Longitudinal diffusion tensor imaging in amyotrophic lateral sclerosis
- Equal contributors
1 Department of Neurology, Jena University Hospital, Erlanger Allee 101, Jena, 07747, Germany
2 Department of Psychiatry and Psychotherapy, Medical School Hannover, Carl-Neuberg-Strasse 1, Hannover, 30625, Germany
3 Department of Neurology and Clinical Neurophysiology, Medical School Hannover, Carl-Neuberg-Str.1, Hannover, 30625, Germany
Citation and License
BMC Neuroscience 2012, 13:141 doi:10.1186/1471-2202-13-141Published: 8 November 2012
Amyotrophic lateral sclerosis (ALS) is a fatal neurodegenerative disorder, caused by progressive loss of motor neurons. Changes are widespread in the subcortical white matter in ALS. Diffusion tensor imaging (DTI) detects pathological changes in white matter fibres in vivo, based on alterations in the degree (diffusivity, ADC) and directedness (fractional anisotropy, FA) of proton movement.
24 patients with ALS and 24 age-matched controls received 1.5T DTI. FA and ADC were analyzed using statistical parametric mapping. In 15 of the 24 ALS patients, a second DTI was obtained after 6 months.

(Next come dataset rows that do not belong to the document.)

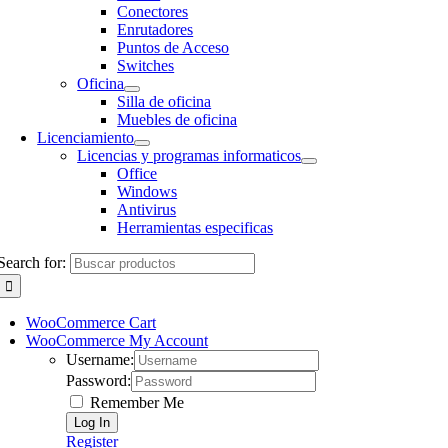
Conectores
Enrutadores
Puntos de Acceso
Switches
Oficina
Silla de oficina
Muebles de oficina
Licenciamiento
Licencias y programas informaticos
Office
Windows
Antivirus
Herramientas especificas
Search for:
WooCommerce Cart
WooCommerce My Account
Username:
Password:
Remember Me
Register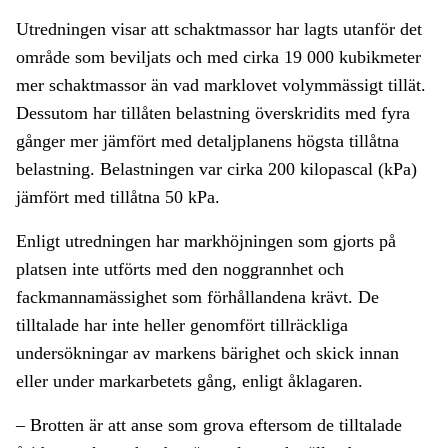
Utredningen visar att schaktmassor har lagts utanför det
område som beviljats och med cirka 19 000 kubikmeter
mer schaktmassor än vad marklovet volymmässigt tillät.
Dessutom har tillåten belastning överskridits med fyra
gånger mer jämfört med detaljplanens högsta tillåtna
belastning. Belastningen var cirka 200 kilopascal (kPa)
jämfört med tillåtna 50 kPa.
Enligt utredningen har markhöjningen som gjorts på
platsen inte utförts med den noggrannhet och
fackmannamässighet som förhållandena krävt. De
tilltalade har inte heller genomfört tillräckliga
undersökningar av markens bärighet och skick innan
eller under markarbetets gång, enligt åklagaren.
– Brotten är att anse som grova eftersom de tilltalade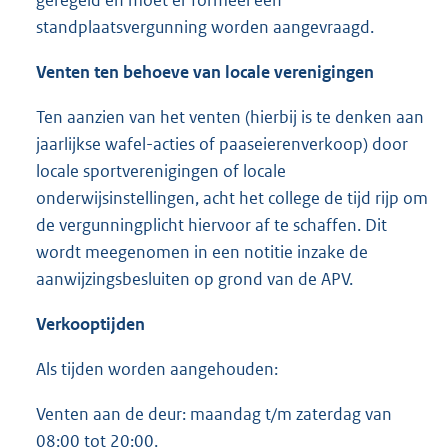
geregeld en moet er formeel een
standplaatsvergunning worden aangevraagd.
Venten ten behoeve van
locale
verenigingen
Ten aanzien van het venten (hierbij is te denken aan
jaarlijkse wafel-acties of paaseierenverkoop) door
locale sportverenigingen of locale
onderwijsinstellingen, acht het college de tijd rijp om
de vergunningplicht hiervoor af te schaffen. Dit
wordt meegenomen in een notitie inzake de
aanwijzingsbesluiten op grond van de APV.
Verkooptijden
Als tijden worden aangehouden:
Venten aan de deur: maandag t/m zaterdag van
08:00 tot 20:00.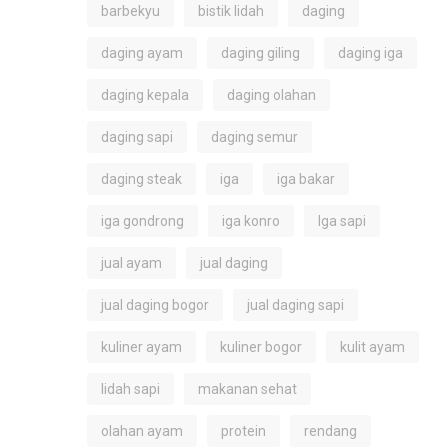
barbekyu
bistik lidah
daging
daging ayam
daging giling
daging iga
daging kepala
daging olahan
daging sapi
daging semur
daging steak
iga
iga bakar
iga gondrong
iga konro
Iga sapi
jual ayam
jual daging
jual daging bogor
jual daging sapi
kuliner ayam
kuliner bogor
kulit ayam
lidah sapi
makanan sehat
olahan ayam
protein
rendang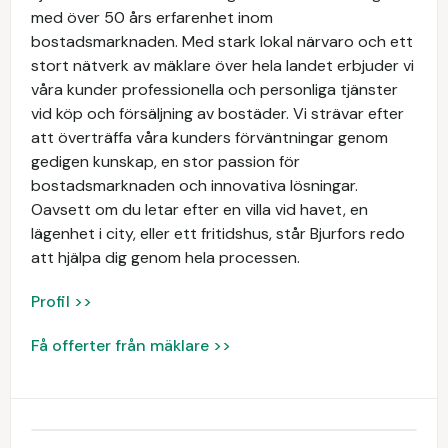
med över 50 års erfarenhet inom
bostadsmarknaden. Med stark lokal närvaro och ett
stort nätverk av mäklare över hela landet erbjuder vi
våra kunder professionella och personliga tjänster
vid köp och försäljning av bostäder. Vi strävar efter
att överträffa våra kunders förväntningar genom
gedigen kunskap, en stor passion för
bostadsmarknaden och innovativa lösningar.
Oavsett om du letar efter en villa vid havet, en
lägenhet i city, eller ett fritidshus, står Bjurfors redo
att hjälpa dig genom hela processen.
Profil >>
Få offerter från mäklare >>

Decreased FA in the corticospinal tract (CST) and frontal areas confirm existing results. With a direct comparison of baseline and follow-up dataset, the progression of upper motor neuron degeneration, reflected in FA decrease, could be captured along the CST and in frontal areas. The involvement of cerebellum in the pathology of ALS, as suspected from functional MRI studies, could be confirmed by a reduced FA (culmen, declive). These structural changes correlated well with disease duration, ALSFRS-R, and physical and executive functions.
DTI detects changes that are regarded as prominent features of ALS and thus, shows promise in its function as a biomarker. Using the technique herein, we could demonstrate DTI changes at follow-up which correlated well with clinical progression.